Health Policy Research Center, Shiraz University of Medical Sciences, Shiraz, Iran.
Health Sciences Research Center, Faculty of Health, Mazandaran University of Medical Sciences, Sari, Iran.
Probiotics Antimicrob Proteins. 2018 Jun;10(2):329-342. doi: 10.1007/s12602-017-9299-1.
Although several studies have evaluated the effect of synbiotic intake on metabolic profiles in patients with diabetes, findings are inconsistent. This systematic review and meta-analysis of randomized controlled trials (RCTs) was conducted to summarize the evidence on the effect of synbiotic intake on metabolic profiles in patients with diabetes. The PubMed, EMBASE, Web of Science, and Cochrane Library databases were systematically searched. All RCTs published up to 12 November 2016 were included. Two review authors independently assessed study eligibility, extracted data, and evaluated risk of bias of included studies. Heterogeneity was measured with a Q test and with I statistics. Data were pooled by using the fix or random-effect model based on the heterogeneity test results and expressed as standardized mean difference (SMD) with 95% confidence interval (CI). A total of seven randomized controlled trials were included. Synbiotic consumption significantly changed glucose metabolism, including fasting plasma glucose (FPG) (SMD = -0.29; 95% CI, -0.47, -0.10), insulin concentrations (SMD = -0.84; 95% CI, -1.61, -0.06), homeostasis model assessment of insulin resistance (HOMA-IR) (SMD = -0.80; 95% CI, -1.58, -0.03), homeostatic model assessment-B cell function (HOMA-B) (SMD = -0.36; 95% CI, -0.71, -0.01), quantitative insulin sensitivity check index (QUICKI) (SMD = 0.46; 95% CI, 0.09, 0.82), and significantly improved lipid profiles, such as triglycerides (SMD = -0.36; 95% CI, -0.55, -0.17), very low density lipoprotein-cholesterol (SMD = -0.31; 95% CI, -0.55, -0.08), and total cholesterol (SMD = -0.32; 95% CI, -0.67, -0.03), but had no effect on low density lipoprotein-cholesterol (SMD = -0.07; 95% CI, -0.58, 0.43) and high density lipoprotein-cholesterol concentrations (SMD = -0.25; 95% CI, -0.81, 0.31). Synbiotic may result in an improvement in FPG, insulin, HOMA-IR, HOMA-B, QUICKI, triglycerides, and total cholesterol.

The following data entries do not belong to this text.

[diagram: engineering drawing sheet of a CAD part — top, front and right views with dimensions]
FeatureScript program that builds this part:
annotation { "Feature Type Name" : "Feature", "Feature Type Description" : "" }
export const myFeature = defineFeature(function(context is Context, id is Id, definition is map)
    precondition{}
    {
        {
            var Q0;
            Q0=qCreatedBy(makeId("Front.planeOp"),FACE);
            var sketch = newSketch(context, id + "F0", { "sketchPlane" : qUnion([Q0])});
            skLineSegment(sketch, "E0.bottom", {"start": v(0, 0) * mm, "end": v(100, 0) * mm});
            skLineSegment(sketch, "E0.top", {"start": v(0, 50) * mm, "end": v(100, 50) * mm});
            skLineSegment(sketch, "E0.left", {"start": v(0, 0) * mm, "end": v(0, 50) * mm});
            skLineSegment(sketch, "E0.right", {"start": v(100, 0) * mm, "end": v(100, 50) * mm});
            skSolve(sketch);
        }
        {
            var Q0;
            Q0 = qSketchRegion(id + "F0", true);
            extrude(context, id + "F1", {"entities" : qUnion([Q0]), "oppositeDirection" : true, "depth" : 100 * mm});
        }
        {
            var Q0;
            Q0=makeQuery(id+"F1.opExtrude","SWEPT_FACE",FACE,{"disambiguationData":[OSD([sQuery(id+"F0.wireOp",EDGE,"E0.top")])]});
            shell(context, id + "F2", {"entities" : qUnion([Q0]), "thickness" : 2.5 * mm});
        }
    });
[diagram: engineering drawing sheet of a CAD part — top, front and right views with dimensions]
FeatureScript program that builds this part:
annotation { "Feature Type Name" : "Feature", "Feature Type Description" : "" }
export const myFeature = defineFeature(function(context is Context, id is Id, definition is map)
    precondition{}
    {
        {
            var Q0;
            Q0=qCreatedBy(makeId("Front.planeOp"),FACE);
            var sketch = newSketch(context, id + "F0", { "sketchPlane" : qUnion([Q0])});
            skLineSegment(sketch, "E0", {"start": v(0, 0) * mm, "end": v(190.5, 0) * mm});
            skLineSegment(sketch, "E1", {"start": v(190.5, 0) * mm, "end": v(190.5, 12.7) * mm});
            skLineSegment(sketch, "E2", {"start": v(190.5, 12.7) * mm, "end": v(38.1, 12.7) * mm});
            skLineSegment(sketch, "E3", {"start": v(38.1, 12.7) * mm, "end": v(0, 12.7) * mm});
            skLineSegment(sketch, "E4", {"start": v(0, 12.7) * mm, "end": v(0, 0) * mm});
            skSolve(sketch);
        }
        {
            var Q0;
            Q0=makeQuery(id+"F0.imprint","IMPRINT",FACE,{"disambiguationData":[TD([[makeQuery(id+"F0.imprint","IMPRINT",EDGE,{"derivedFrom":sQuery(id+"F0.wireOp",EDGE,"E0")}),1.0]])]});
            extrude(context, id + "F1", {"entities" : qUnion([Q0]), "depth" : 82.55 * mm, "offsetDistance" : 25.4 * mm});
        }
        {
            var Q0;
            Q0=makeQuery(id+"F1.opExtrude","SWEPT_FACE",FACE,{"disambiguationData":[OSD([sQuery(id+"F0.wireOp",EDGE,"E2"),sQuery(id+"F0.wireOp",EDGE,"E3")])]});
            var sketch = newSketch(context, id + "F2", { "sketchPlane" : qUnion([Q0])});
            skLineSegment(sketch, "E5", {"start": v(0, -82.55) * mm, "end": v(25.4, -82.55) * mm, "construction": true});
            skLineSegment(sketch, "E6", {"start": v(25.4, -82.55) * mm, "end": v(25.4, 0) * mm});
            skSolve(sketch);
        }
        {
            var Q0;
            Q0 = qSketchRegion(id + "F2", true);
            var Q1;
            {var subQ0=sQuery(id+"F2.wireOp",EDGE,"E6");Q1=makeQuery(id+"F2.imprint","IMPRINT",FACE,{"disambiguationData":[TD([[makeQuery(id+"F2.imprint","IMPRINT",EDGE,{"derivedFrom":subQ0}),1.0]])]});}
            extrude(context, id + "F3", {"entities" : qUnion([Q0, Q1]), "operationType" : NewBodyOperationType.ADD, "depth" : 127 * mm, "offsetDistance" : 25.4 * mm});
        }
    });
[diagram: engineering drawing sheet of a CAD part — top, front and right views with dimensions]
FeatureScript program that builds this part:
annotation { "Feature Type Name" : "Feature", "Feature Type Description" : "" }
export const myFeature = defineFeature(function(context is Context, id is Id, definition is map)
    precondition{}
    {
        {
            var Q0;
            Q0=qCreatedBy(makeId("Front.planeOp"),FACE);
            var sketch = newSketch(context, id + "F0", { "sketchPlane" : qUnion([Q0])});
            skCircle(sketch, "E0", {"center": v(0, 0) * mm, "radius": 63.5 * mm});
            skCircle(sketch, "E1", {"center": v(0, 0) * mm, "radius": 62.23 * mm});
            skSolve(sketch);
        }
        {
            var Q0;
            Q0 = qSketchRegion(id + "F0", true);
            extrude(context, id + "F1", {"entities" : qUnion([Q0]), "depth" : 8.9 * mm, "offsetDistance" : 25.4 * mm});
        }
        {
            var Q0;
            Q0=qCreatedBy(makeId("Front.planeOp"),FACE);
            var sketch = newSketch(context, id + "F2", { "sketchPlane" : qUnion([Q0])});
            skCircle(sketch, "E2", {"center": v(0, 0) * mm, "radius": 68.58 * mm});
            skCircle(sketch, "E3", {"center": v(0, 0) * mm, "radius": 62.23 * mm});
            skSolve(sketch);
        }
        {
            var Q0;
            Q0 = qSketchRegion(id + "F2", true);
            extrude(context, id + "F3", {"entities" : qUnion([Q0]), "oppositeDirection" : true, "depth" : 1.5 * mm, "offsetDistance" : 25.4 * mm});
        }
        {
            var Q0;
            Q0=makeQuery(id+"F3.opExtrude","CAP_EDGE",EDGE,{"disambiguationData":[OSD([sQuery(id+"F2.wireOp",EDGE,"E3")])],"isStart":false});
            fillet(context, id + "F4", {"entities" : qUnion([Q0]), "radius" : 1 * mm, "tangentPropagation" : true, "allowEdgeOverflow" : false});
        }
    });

尽管有几项研究评估了共生元摄入对糖尿病患者代谢谱的影响,但研究结果并不一致。本系统评价和荟萃分析对随机对照试验(RCT)进行了综述,以总结共生元摄入对糖尿病患者代谢谱影响的证据。系统检索了 PubMed、EMBASE、Web of Science 和 Cochrane 图书馆数据库。纳入了截至 2016 年 11 月 12 日发表的所有 RCT。两名综述作者独立评估了研究的合格性、提取数据,并评估了纳入研究的偏倚风险。采用 Q 检验和 I ² 统计量测量异质性。根据异质性检验结果,采用固定或随机效应模型对数据进行合并,并表示为标准化均数差(SMD)及 95%置信区间(CI)。共纳入 7 项 RCT。共生元的消耗显著改变了葡萄糖代谢,包括空腹血糖(FPG)(SMD = -0.29;95%CI,-0.47,-0.10)、胰岛素浓度(SMD = -0.84;95%CI,-1.61,-0.06)、稳态模型评估的胰岛素抵抗(HOMA-IR)(SMD = -0.80;95%CI,-1.58,-0.03)、稳态模型评估的胰岛β细胞功能(HOMA-B)(SMD = -0.36;95%CI,-0.71,-0.01)、定量胰岛素敏感性检查指数(QUICKI)(SMD = 0.46;95%CI,0.09,0.82),并显著改善了血脂谱,如甘油三酯(SMD = -0.36;95%CI,-0.55,-0.17)、极低密度脂蛋白胆固醇(SMD = -0.31;95%CI,-0.55,-0.08)和总胆固醇(SMD = -0.32;95%CI,-0.67,-0.03),但对低密度脂蛋白胆固醇(SMD = -0.07;95%CI,-0.58,0.43)和高密度脂蛋白胆固醇浓度(SMD = -0.25;95%CI,-0.81,0.31)没有影响。共生元可能导致 FPG、胰岛素、HOMA-IR、HOMA-B、QUICKI、甘油三酯和总胆固醇的改善。